The numbers tell part of the story. In the four years leading up to the 2019 World Cup a consistent team was grooved under Eoin Morgan, playing 88 ODIs, deploying 34 players but seeing a central core of 13 bank between 40 and 83 caps per man.
Morgan’s pioneers won 15 of 20 bilateral series and climbed to No 1 in the rankings, raiding 48 centuries along the way and setting all manner of new benchmarks including record totals, record run-chases and a previously unseen run-rate of 6.29 per over.
The caps have been sprinkled more liberally since, 44 players used across 42 ODIs. England won seven of their 14 bilateral series, two of which came against Ireland and the Netherlands. Only one series was longer than three matches – the recent 3-1 victory over New Zealand – compared to 13 of four games or more in the previous period. With just 18 centuries in this time, only their run-rate (6.2) has stayed the same.
Jason Roy won the most caps in the latter period – 32 ODIs – but is now a reserve for the upcoming defence of the 50-over title, usurped by the surging form of Dawid Malan and Harry Brook’s flexibility from the bench. The shift is probably best summed up by Joe Root, who played 78 ODIs between 2015 and 2019, averaging 58 with the bat, but just 19 since. England’s second-highest run-scorer in the format has also not added to his 16 centuries in that time.

-- -- --

- **COMPLETE THE FOLLOWING**:
1. Answer these questions using the England cricket passage:
(a) How many ODIs did England play in the four years before the 2019 World Cup?
(b) How many of their 14 bilateral series did England win after that?
(c) How many ODIs did Joe Root play between 2015 and 2019?
2. Retype the England cricket passage, everything from "Jason Roy won" down to "in that time.".
3. Put this sentence from the England cricket passage into Spanish: "The caps have been sprinkled more liberally since, 44 players used across 42 ODIs."

- **DATA LINES**:
-- -- --

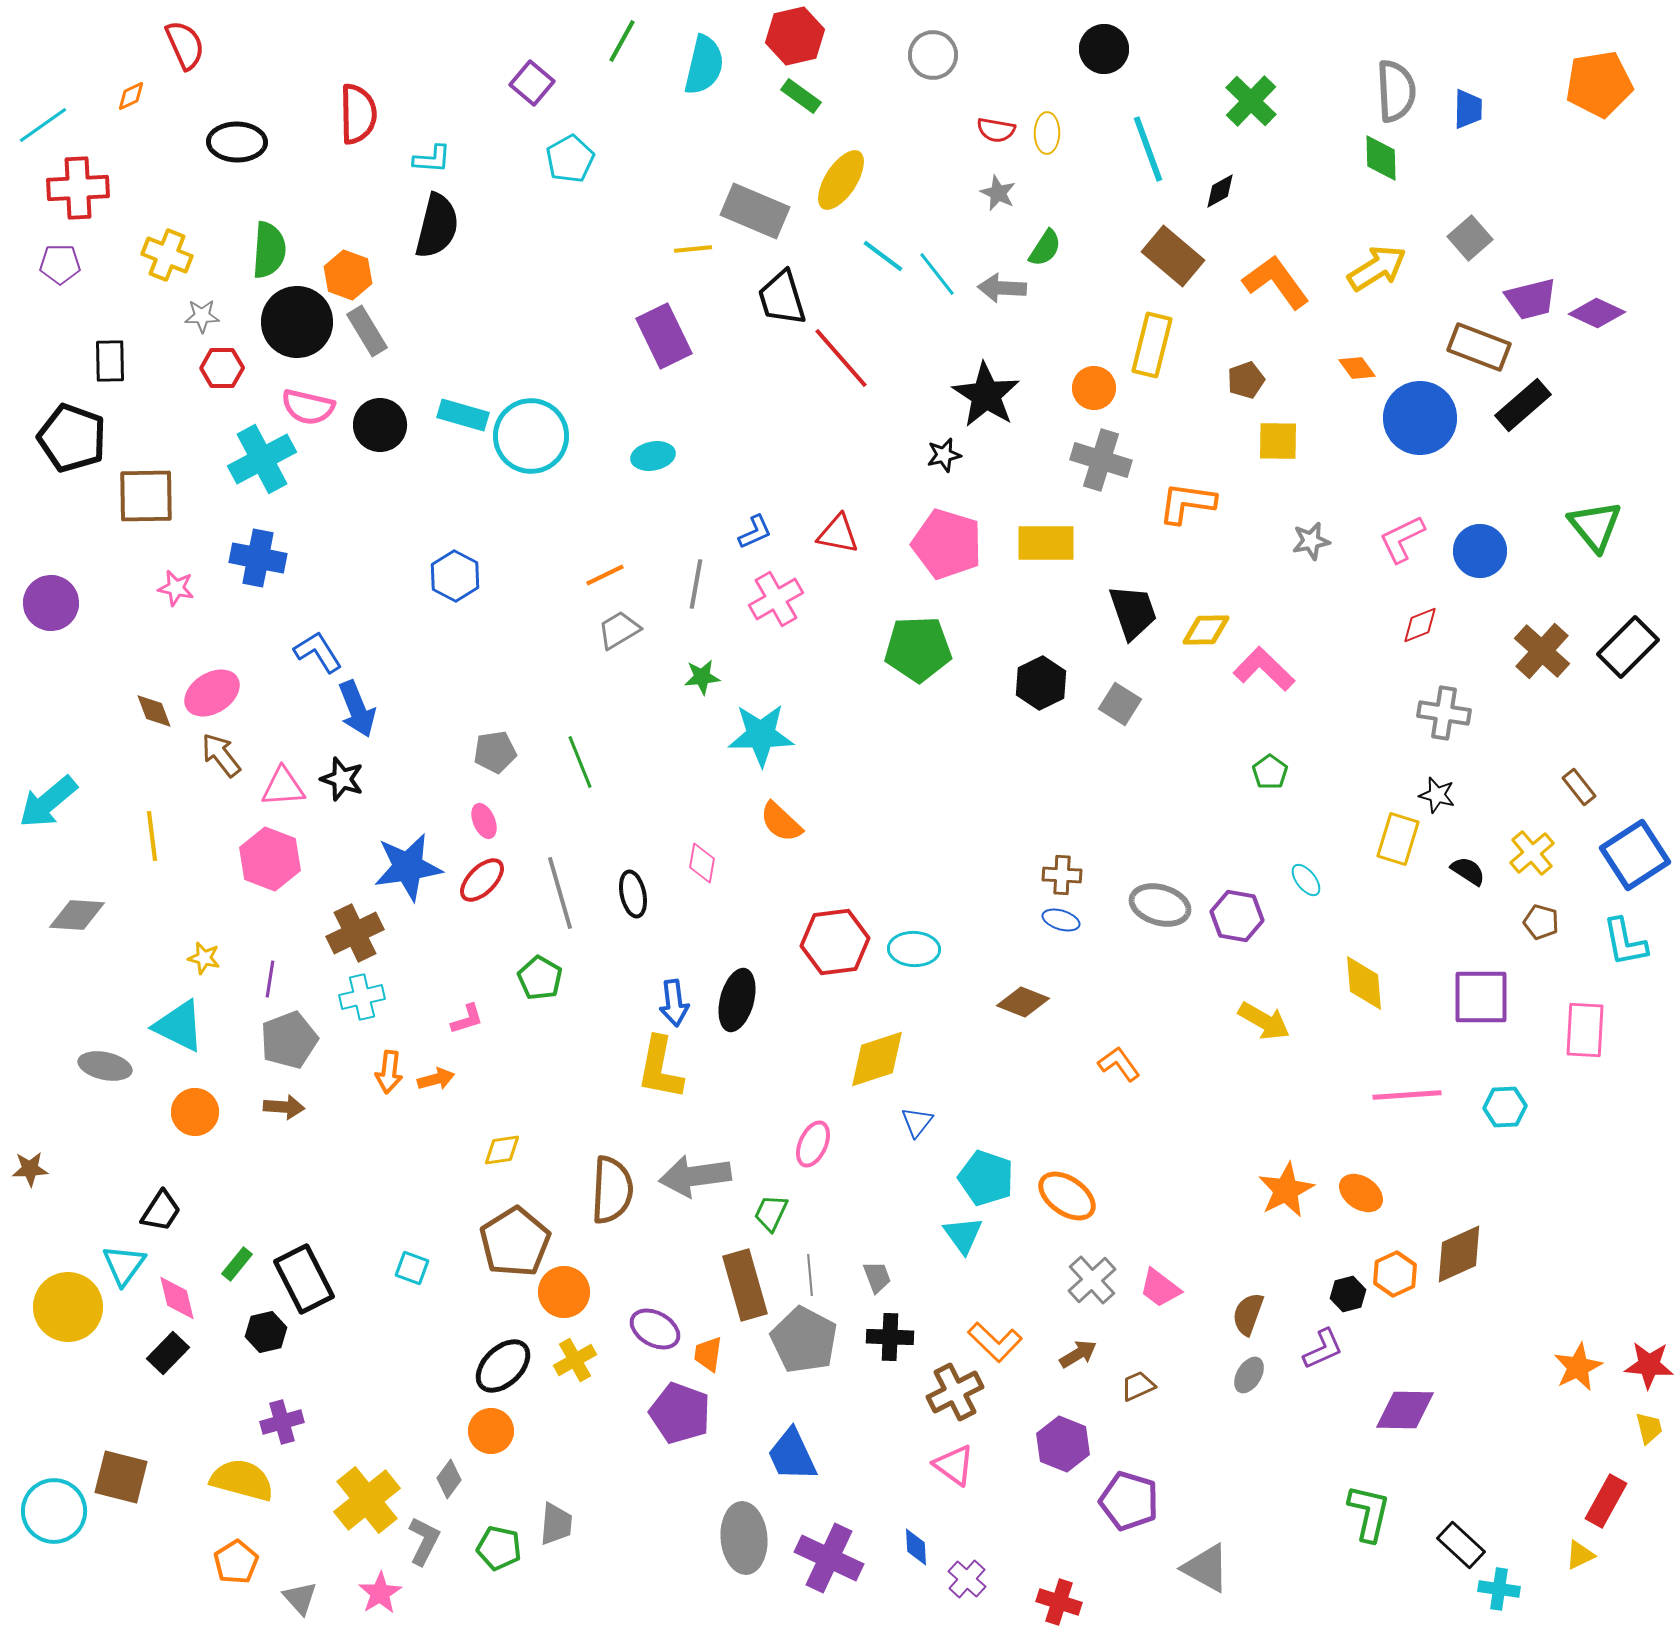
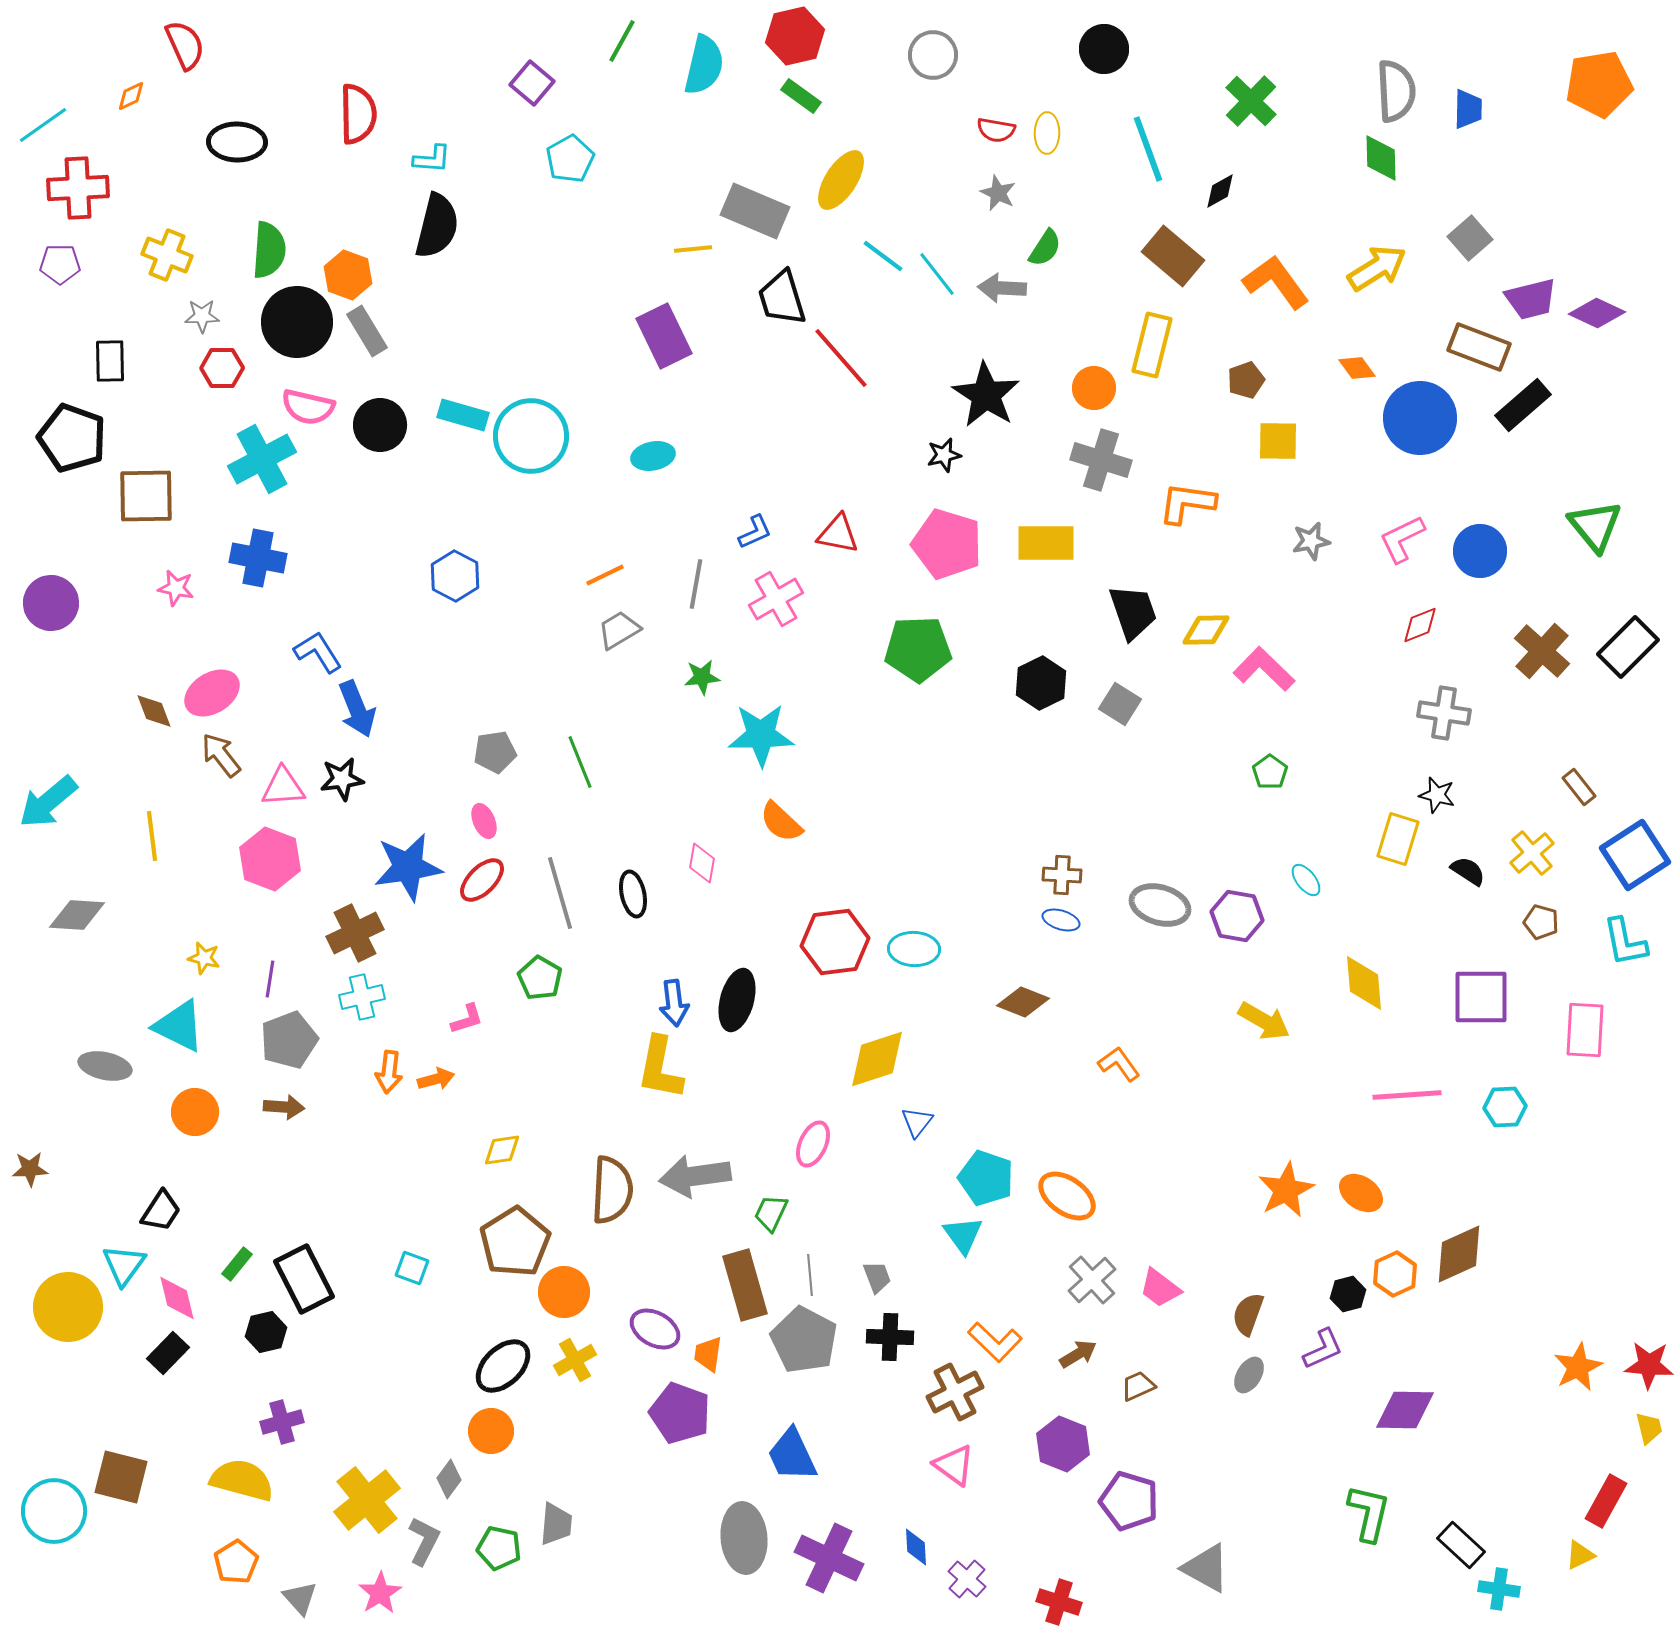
black star at (342, 779): rotated 27 degrees counterclockwise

-- -- --

- **ANSWER LIST**:
1.
(a) 88
(b) Seven
(c) 78

2.
Jason Roy won the most caps in the latter period – 32 ODIs – but is now a reserve for the upcoming defence of the 50-over title, usurped by the surging form of Dawid Malan and Harry Brook’s flexibility from the bench. The shift is probably best summed up by Joe Root, who played 78 ODIs between 2015 and 2019, averaging 58 with the bat, but just 19 since. England’s second-highest run-scorer in the format has also not added to his 16 centuries in that time.

3. Desde entonces, las internacionalidades se han repartido con más generosidad: se han utilizado 44 jugadores en 42 ODI.